• **DIRECTIONS**
Could you reproduce every line below word for word, leaving the pictures out of your answer?
RAW DATA below:
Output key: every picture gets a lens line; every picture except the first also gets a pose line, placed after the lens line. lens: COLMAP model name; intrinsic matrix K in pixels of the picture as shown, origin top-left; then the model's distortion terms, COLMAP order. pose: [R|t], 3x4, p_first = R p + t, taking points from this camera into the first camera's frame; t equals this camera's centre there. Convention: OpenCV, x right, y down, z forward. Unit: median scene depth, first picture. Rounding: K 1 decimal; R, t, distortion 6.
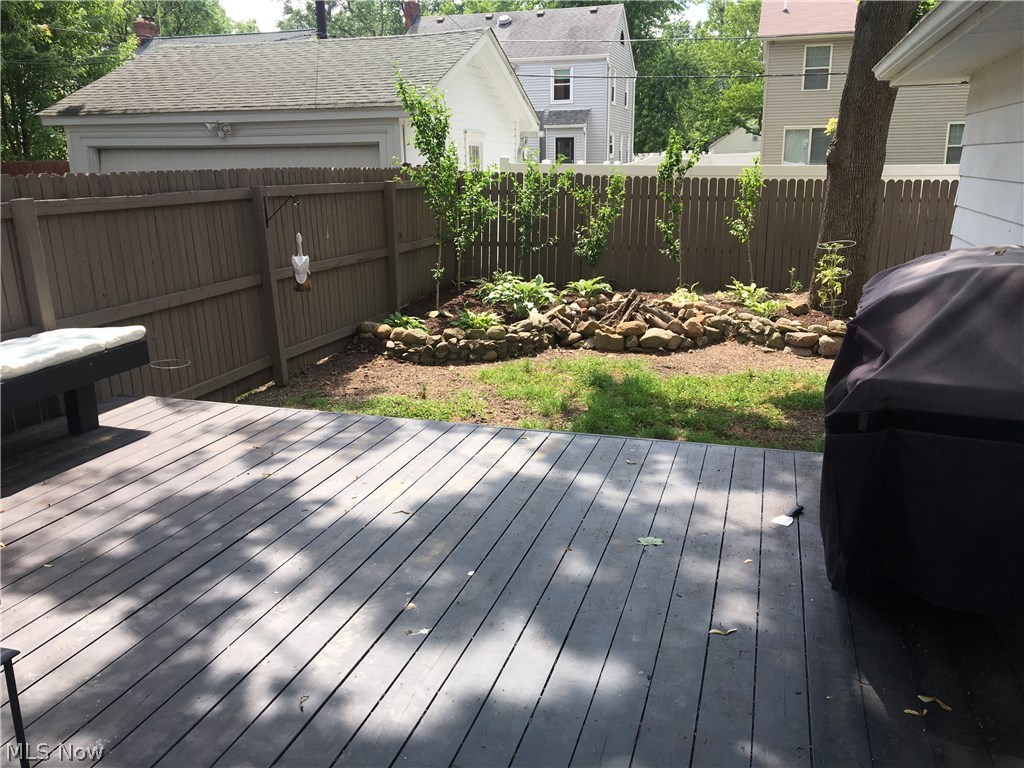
lens RADIAL K [[855.2, 0, 502.7], [0, 855.2, 379.9], [0, 0, 1]] dist [0.083855, -0.129704]
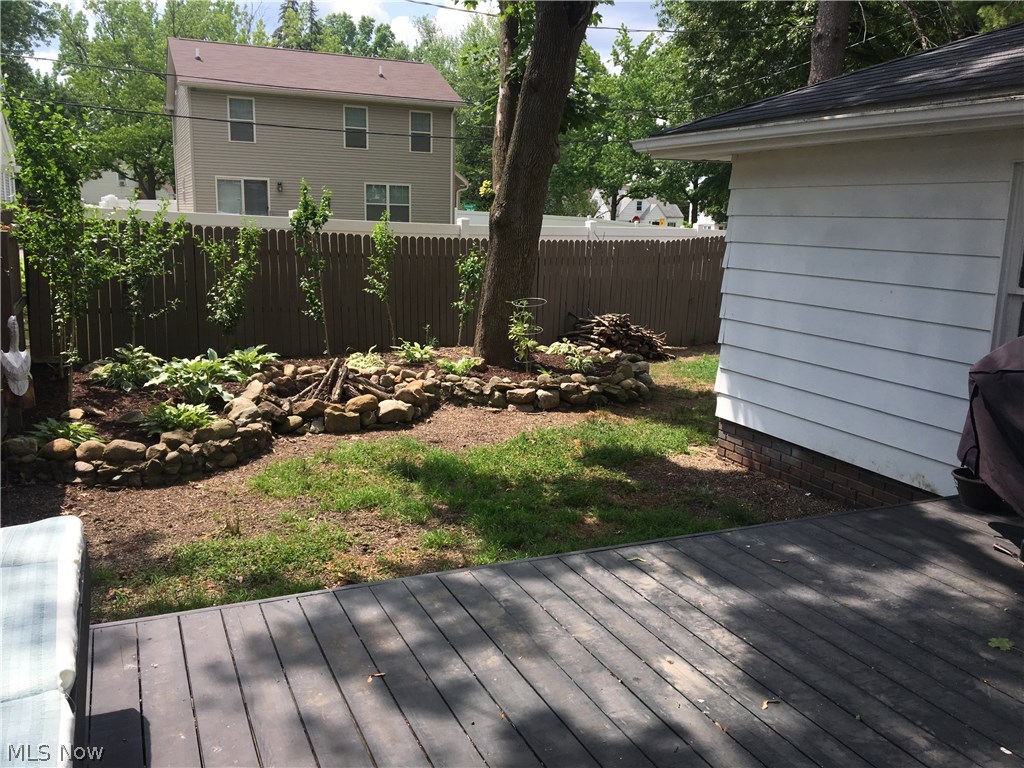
lens RADIAL K [[855.2, 0, 502.7], [0, 855.2, 379.9], [0, 0, 1]] dist [0.083855, -0.129704]
pose [[0.749647, -0.094993, 0.654985, -0.331071], [0.129161, 0.991616, -0.004013, -0.064996], [-0.649112, 0.087607, 0.755631, 0.254249]]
End of RAW DATA.
• **YOUR SOLUTION**
Output key: every picture gets a lens line; every picture except the first also gets a pose line, placed after the lens line. lens: COLMAP model name; intrinsic matrix K in pixels of the picture as shown, origin top-left; then the model's distortion terms, COLMAP order. pose: [R|t], 3x4, p_first = R p + t, taking points from this camera into the first camera's frame; t equals this camera's centre there. Convention: OpenCV, x right, y down, z forward. Unit: median scene depth, first picture. Rounding: K 1 decimal; R, t, distortion 6.
lens RADIAL K [[855.2, 0, 502.7], [0, 855.2, 379.9], [0, 0, 1]] dist [0.083855, -0.129704]
lens RADIAL K [[855.2, 0, 502.7], [0, 855.2, 379.9], [0, 0, 1]] dist [0.083855, -0.129704]
pose [[0.749647, -0.094993, 0.654985, -0.331071], [0.129161, 0.991616, -0.004013, -0.064996], [-0.649112, 0.087607, 0.755631, 0.254249]]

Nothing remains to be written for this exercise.